(Data drawn from a collection)
____

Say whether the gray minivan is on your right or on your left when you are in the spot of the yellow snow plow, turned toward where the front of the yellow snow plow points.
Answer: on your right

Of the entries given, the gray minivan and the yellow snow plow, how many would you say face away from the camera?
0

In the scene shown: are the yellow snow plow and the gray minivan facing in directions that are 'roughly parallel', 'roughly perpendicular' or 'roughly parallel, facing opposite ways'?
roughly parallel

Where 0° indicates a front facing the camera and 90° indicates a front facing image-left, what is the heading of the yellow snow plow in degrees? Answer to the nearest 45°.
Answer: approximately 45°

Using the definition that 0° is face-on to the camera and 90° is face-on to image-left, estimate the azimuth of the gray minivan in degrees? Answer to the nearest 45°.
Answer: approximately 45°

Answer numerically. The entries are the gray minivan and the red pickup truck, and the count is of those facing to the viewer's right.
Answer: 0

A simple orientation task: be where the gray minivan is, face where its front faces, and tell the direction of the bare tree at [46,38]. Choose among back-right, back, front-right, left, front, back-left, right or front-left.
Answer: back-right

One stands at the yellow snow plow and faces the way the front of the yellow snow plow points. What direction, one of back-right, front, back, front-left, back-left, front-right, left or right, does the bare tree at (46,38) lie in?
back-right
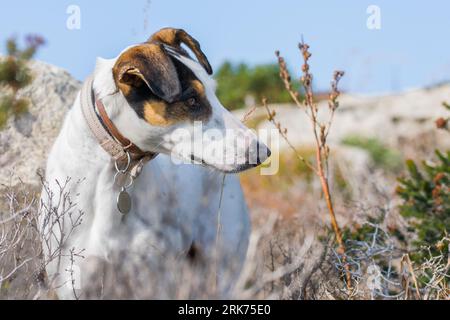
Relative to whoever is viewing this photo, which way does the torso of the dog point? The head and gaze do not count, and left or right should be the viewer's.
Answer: facing the viewer and to the left of the viewer

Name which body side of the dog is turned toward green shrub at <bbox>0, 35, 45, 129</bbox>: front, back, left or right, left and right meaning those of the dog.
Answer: right

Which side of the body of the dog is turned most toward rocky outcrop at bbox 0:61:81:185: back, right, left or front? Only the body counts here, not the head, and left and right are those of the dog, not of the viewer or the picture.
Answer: right

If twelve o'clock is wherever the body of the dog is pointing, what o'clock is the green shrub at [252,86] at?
The green shrub is roughly at 5 o'clock from the dog.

____

» EXERCISE DIRECTIONS: Recast the stretch of lines from the one containing "One stands at" through the last line as a Markdown table with the columns Row and Line, numbering each row. Leave out blank lines and pictures.

» WRITTEN SOLUTION:
| Row | Line |
|---|---|
| 1 | One stands at the yellow snow plow and faces the way the front of the yellow snow plow points. What direction, one of back-right, front, back, front-left, back-left, front-right, left or right, does the bare tree at (46,38) lie in? |
| 2 | back-right |
| 3 | Relative to whoever is viewing this photo, which way does the torso of the dog point? The head and gaze do not count, and left or right should be the viewer's. |
| 4 | Answer: facing the viewer and to the left of the viewer |
| 5 | Name which body side of the dog is turned toward green shrub at <bbox>0, 35, 45, 129</bbox>: front, back, left or right, left and right meaning those of the dog. |
| 6 | Answer: right |
| 7 | Which side of the body of the dog is turned most toward rocky outcrop at bbox 0:61:81:185: back, right, left or front? Only the body counts here, not the head, and left and right are those of the dog, not of the viewer or the picture. |
| 8 | Answer: right |
| 9 | If twelve o'clock is wherever the body of the dog is pointing, what o'clock is the green shrub at [252,86] at? |
| 10 | The green shrub is roughly at 5 o'clock from the dog. |